Oklahoma City Sen. Sam Brownback said Wednesday he is "a tortoise" in the race for the Republican presidential nomination, starting out slowly and slowly moving up in the polls.
"It is very early in this contest," Brownback said following a speech before the Oklahoma House. "It is a big crowded field."
Brownback, a favorite of social conservatives, said he is "getting some good traction" as he crisscrosses the nation delivering his message in states whose 2008 primaries are considered key to the nomination.
Polls consistently place Brownback of Kansas behind top-tier candidates Rudy Giuliani, the former New York City mayor; Sen. John McCain, R-Ariz., and Mitt Romney, former governor of Massachusetts.
Brownback emphasized both fiscal and religious conservative ideas during a 20-minute address to the state House where he promoted faith-based lifestyles and stronger families.
"The country is a faith-based experiment," he said. "Faith is a good thing. It's not a bad thing.
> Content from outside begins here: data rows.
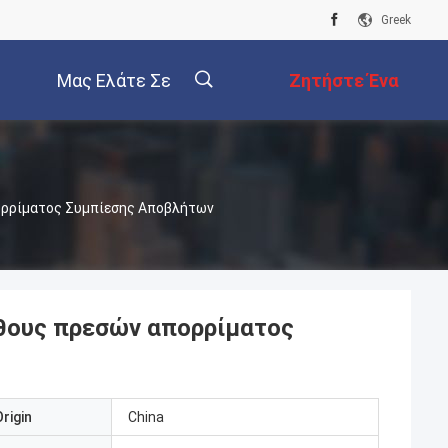
Greek
Μας Ελάτε Σε
Ζητήστε Ένα
Επαφή Με
Απόσπασμα
ορρίματος Συμπίεσης Αποβλήτων
θους πρεσών απορρίματος
rigin
China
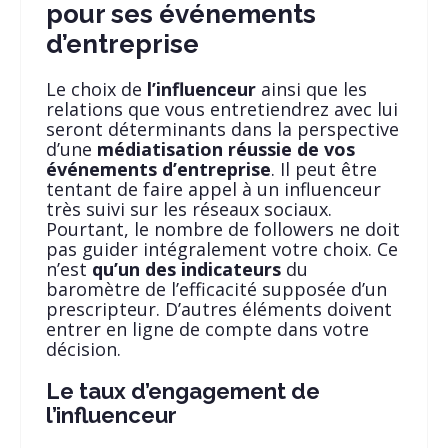
pour ses événements
d’entreprise
Le choix de
l’influenceur
ainsi que les
relations que vous entretiendrez avec lui
seront déterminants dans la perspective
d’une
médiatisation réussie de vos
événements d’entreprise
. Il peut être
tentant de faire appel à un influenceur
très suivi sur les réseaux sociaux.
Pourtant, le nombre de followers ne doit
pas guider intégralement votre choix. Ce
n’est
qu’un des indicateurs
du
baromètre de l’efficacité supposée d’un
prescripteur. D’autres éléments doivent
entrer en ligne de compte dans votre
décision.
Le taux d’engagement de
l’influenceur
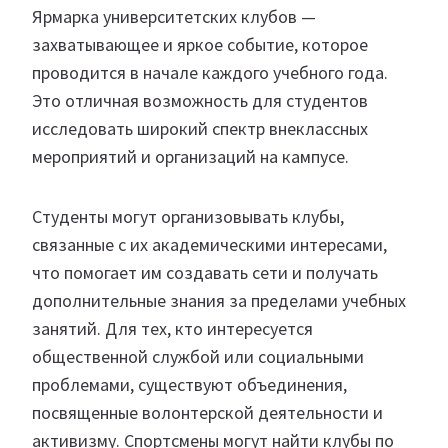
Ярмарка университетских клубов —
захватывающее и яркое событие, которое
проводится в начале каждого учебного года.
Это отличная возможность для студентов
исследовать широкий спектр внеклассных
мероприятий и организаций на кампусе.
Студенты могут организовывать клубы,
связанные с их академическими интересами,
что помогает им создавать сети и получать
дополнительные знания за пределами учебных
занятий. Для тех, кто интересуется
общественной службой или социальными
проблемами, существуют объединения,
посвященные волонтерской деятельности и
активизму. Спортсмены могут найти клубы по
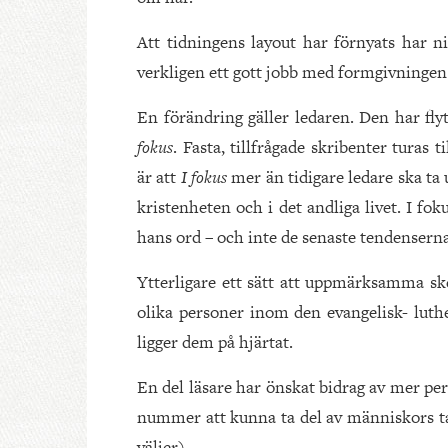
Att tidningens layout har förnyats har ni
verkligen ett gott jobb med formgivningen 
En förändring gäller ledaren. Den har fly
fokus
. Fasta, tillfrågade skribenter tura
är att
I fokus
mer än tidigare ledare ska ta
kristenheten och i det andliga livet. I fo
hans ord – och inte de senaste tendenserna 
Ytterligare ett sätt att uppmärksamma sk
olika personer inom den evangelisk- lut
ligger dem på hjärtat.
En del läsare har önskat bidrag av mer per
nummer att kunna ta del av människors ta
väljer).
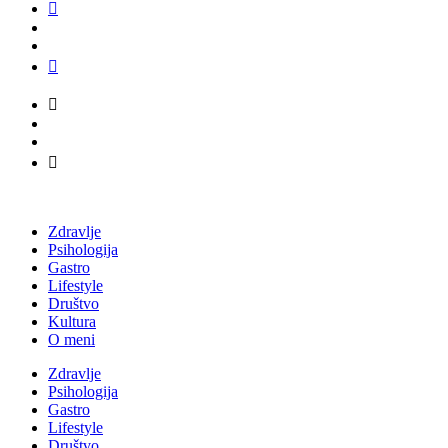
Zdravlje
Psihologija
Gastro
Lifestyle
Društvo
Kultura
O meni
Zdravlje
Psihologija
Gastro
Lifestyle
Društvo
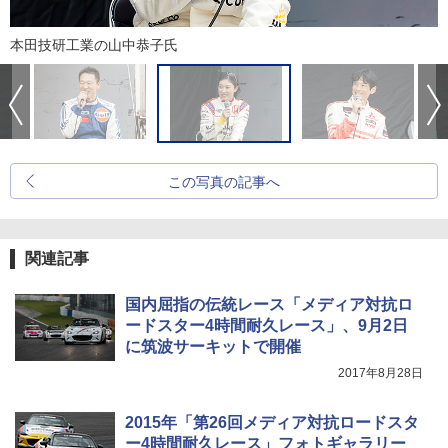
本田技研工業の山中恭子氏
この写真の記事へ
関連記事
国内屈指の伝統レース「メディア対抗ロ
ードスター4時間耐久レース」、9月2日
に筑波サーキットで開催
2017年8月28日
2015年「第26回メディア対抗ロードスタ
ー4時間耐久レース」フォトギャラリー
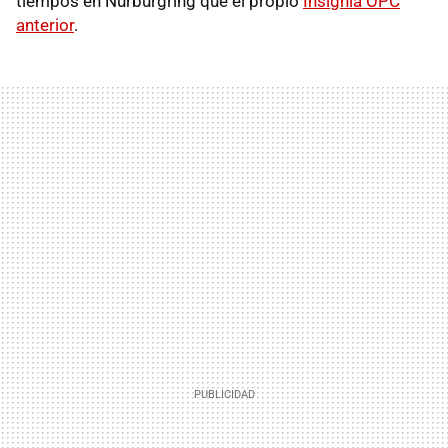
tiempos en Nürburgring que el propio
Insignia OPC
anterior
.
We ought to celebrate it."
He criticized legal attempts to stop religious expression like the singing of hymns at Christmas in public venues.
"Don't use legal fees as blackmail to drive people out of the public square," he said.
Brownback expressed support for the war in Iraq and said that as president he would veto a war spending bill passed by the U.S. House that would require President Bush to bring combat troops home from Iraq by Sept. 1, 2008. The president has also promised to veto it.
Brownback said the nation needs a national energy policy that concentrates on wind energy, biofuels and other alternative fuels to make the nation less dependent on foreign fossil fuel sources.
He also said he opposes a windfall profits tax on the oil industry. "If you want less of something, tax it," he said.
Brownback said he wants to restrain federal spending and realign the nation's tax code by adopting an alternative flat tax. Placing four large volumes of Internal Revenue Service tax codes on the podium, Brownback said the code is unintelligible. "It needs to be taken behind a barn and killed with a dull ax," he said.